Paradoxically, according to LEAP/E2020 researchers, the solution to this EU-Turkey “fools game”, which has gone on for 40 years, will be provided by Russia. Turkey will indeed reject any alternative to the integration which would place it in a zone known as “vicinity” where it would be together with the Maghreb countries, Egypt, Lebanon… The Turks (leaders and population), for obvious historical reasons, believe they belong to another “category of players” than these countries. However, there is currently a country which belongs to the “category” to which the Turks estimate they belong (i.e. the “big players”) and who does not wish to enter the EU, while wanting to build a particular partnership with it, “a strategic partnership”, and it is Russia.
As pointed out by the LEAP/E2020 team, which took part in the 2020 GlobalEurope EU-Russia seminar last October in Moscow [4], what is missing today in the EU offer to Turkey is precisely a type of partnership allowing Turkey to walk away from the obvious dead end that the process of integration is “with their heads held high”. To be seen in the same category as Moscow is undoubtedly better - seen from Ankara - than being classified with Tunis, Beirut or Algiers. For the EU, the benefit is obvious since that removes one of the most corrosive phenomena in its relationship with the public opinion. For Moscow, such a comprehension can only help to convince the reticent community institutions to give up their condescending attitude and really begin a true and long-lasting partnership. This evolution is in fact already in process because of questions relating to energy [5] .
[1] To which will be added that of Albania, if only because the Kosovo situation is closely linked with the integration of the three entities which are Serbia, Kosovo and Albania.

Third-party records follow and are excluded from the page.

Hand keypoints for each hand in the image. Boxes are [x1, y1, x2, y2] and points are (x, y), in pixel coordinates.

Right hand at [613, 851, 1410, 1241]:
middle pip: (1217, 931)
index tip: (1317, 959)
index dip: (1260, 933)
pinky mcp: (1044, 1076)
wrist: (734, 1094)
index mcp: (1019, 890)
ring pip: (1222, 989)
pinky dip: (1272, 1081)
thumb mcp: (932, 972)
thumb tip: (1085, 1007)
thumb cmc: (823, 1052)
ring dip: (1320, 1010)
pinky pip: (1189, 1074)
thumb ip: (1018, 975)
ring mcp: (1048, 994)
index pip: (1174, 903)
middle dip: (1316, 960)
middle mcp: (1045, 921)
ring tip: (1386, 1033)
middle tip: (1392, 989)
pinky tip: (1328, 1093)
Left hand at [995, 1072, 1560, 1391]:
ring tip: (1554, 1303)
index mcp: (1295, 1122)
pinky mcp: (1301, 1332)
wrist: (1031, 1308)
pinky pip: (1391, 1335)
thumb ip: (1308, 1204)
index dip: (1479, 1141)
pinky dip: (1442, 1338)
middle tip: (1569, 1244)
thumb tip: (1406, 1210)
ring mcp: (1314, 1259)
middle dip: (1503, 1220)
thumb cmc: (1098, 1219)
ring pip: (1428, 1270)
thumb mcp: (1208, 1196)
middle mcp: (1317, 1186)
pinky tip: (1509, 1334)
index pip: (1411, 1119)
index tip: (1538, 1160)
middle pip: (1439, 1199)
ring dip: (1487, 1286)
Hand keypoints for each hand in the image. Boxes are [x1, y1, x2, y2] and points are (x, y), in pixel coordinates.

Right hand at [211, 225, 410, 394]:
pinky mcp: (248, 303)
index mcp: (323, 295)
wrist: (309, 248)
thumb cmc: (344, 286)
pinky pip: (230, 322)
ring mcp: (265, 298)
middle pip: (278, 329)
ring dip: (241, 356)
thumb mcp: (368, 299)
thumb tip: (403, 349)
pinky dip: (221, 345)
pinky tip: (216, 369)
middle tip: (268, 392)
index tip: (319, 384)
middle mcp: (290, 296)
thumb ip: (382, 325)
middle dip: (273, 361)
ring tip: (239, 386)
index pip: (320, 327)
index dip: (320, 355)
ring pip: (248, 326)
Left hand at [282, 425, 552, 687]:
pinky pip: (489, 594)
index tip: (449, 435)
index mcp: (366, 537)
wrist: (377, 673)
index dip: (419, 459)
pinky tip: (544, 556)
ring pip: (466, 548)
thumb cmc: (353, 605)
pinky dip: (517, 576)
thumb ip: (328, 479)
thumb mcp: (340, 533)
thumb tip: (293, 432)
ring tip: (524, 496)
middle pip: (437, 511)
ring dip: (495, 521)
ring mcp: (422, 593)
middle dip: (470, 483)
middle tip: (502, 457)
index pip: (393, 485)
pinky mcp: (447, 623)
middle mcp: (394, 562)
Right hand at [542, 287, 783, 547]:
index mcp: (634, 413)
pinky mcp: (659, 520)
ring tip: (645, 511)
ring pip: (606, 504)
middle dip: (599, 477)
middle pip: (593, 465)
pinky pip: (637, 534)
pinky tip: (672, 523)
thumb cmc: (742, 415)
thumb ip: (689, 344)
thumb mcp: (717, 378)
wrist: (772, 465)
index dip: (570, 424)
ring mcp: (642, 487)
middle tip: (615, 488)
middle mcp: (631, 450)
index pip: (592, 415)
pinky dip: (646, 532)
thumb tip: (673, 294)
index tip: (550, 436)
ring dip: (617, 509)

[2] Beyond survey results which clearly indicate this “dissatisfaction” regarding enlargement, the LEAP/E2020 team has the good fortune to be regularly on the ground throughout the EU and thus is able to qualify this analysis. In almost all member states, the question of Turkey’s integration has left the field of “surveys” and has entered the field of national vote decisions. Henceforth, among all questions which are likely to determine the national vote of a great number of voters, and for the great majority of them, the question of Turkey’s integration has only one answer is suitable, that is opposing the integration. It only takes a quick look at the main candidates for the national elections in the various countries of the EU to understand that the question of integration will have no “political supporter” in the EU in about 2 or 3 years.
[3] See the Democratization and Institutions sections of the Europe 2020 site, as well as the Vision Europe 2020 publication.
[4] See Europe2020
[5] The long-term weakening of the American influence in Europe deprives Turkish integration of its main supporter.